NEW YORK—Small business lending approval rates at credit unions improved slightly in February, according to the Biz2Credit Small Business Lending Index.
However, despite the increase, credit unions are still losing market share to big banks and institutional lenders.
Lending approval rates at big banks have increased in 10 out of the last 11 months, according to the Index, a monthly analysis of 1,000 loan applications on Biz2Credit.com.
Credit unions granted 43.3% of loan applications in January, a slight increase from the record low approval rate of 43.2% in January 2015. “Credit unions are still struggling to increase their presence in the small business finance marketplace,” reported Biz2Credit.
Big banks ($10 billion-plus in assets) approved 21.5% of small business loan requests in February 2015, up from 21.3% in January, and are up 12.5% year over year.
“Big banks are starting to grant more conventional loans.
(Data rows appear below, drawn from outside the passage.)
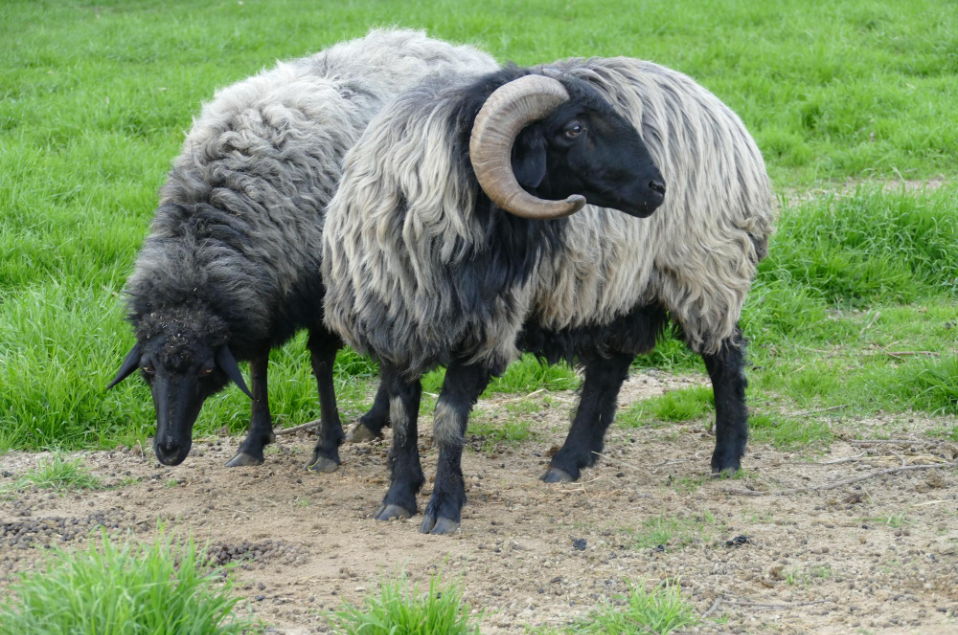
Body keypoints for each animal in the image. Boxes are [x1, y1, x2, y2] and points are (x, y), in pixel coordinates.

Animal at [109, 28, 498, 468]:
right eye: (148, 370)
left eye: (206, 371)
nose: (169, 450)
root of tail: (454, 47)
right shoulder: (265, 296)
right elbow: (258, 363)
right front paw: (254, 442)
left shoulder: (318, 289)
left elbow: (321, 362)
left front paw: (327, 445)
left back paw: (373, 420)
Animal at [326, 59, 776, 536]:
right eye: (574, 128)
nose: (658, 188)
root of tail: (721, 111)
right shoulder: (393, 325)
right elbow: (402, 415)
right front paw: (398, 496)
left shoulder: (485, 331)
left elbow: (447, 418)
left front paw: (444, 507)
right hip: (620, 288)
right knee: (608, 370)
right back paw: (569, 460)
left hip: (707, 269)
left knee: (724, 358)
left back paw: (727, 459)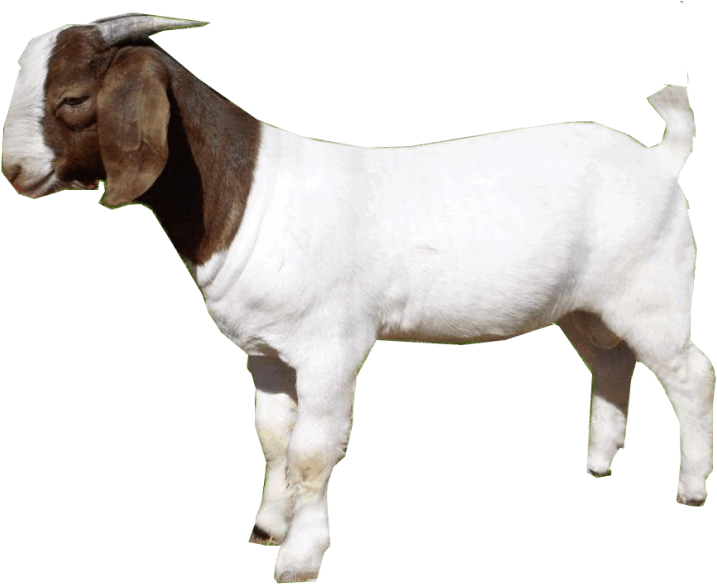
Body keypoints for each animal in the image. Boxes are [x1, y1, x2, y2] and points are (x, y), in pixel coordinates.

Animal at [2, 13, 713, 583]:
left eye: (73, 98)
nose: (13, 171)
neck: (249, 194)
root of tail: (660, 159)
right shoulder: (266, 354)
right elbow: (273, 440)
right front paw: (267, 527)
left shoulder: (330, 348)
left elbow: (313, 452)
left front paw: (299, 558)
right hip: (586, 306)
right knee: (611, 362)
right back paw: (599, 464)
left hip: (651, 292)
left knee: (691, 374)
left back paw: (692, 488)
This allows them to keep fixed loan expenses down compared to SBA-backed loans, which are not primarily being done at smaller banks,” explained Biz2Credit CEO Rohit Arora, who oversaw the research. “The investment in digitization at big banks has helped expedite the small business loan approval process.”
Meanwhile, institutional lenders granted 60.7% of funding requests by small business owners in February, an increase from 60.5% in January 2015. Approval rates by institutional lenders have increased each month since Biz2Credit began monitoring this category of lenders one year ago.
“Institutional lenders are willing to offer more loans that are financially appealing to small business owners,” Arora said. “The high approval rate in this category of lenders is a reflection of their strong investment in technology advancements, which enables them to quickly assess the risk of default. Thus, they are incredibly efficient; only a miniscule 0.77% of loans made by institutional lenders on our platform have defaulted."
For the fourth consecutive month, small banks denied more than half of their loan requests to small business owners, as lending approval rates at small banks remained stagnant at 49.6% in February. After reaching an all-time Index high in May 2014, lending approval rates at small banks have gradually declined.
"Smaller banks are better at offering SBA loans, but those loans take time to process. Creditworthy customers who seek quick funding are turning to other types of funding that take less time to process," said Arora. "This leaves smaller banks with less attractive borrowers than they had a year ago and explains why approval percentages are dropping."
Approval rates at alternative lenders—merchant cash advance companies, factors, and other non-bank institutions—dropped for the 13th consecutive month to 61.4% in February, from 61.6% in January. Their drop has coincided with the emergence of institutional lenders.
"Alternative lenders have been impacted most by the emergence of institutional players. As the economy continues to improve, small businesses with good credit standing don't have to borrow money at high interest rates often associated with alternative lenders," Arora explained. "Small business owners were often obligated to pay high interest rates during the 'credit crunch' when they were desperate for money. However, this is no longer the case."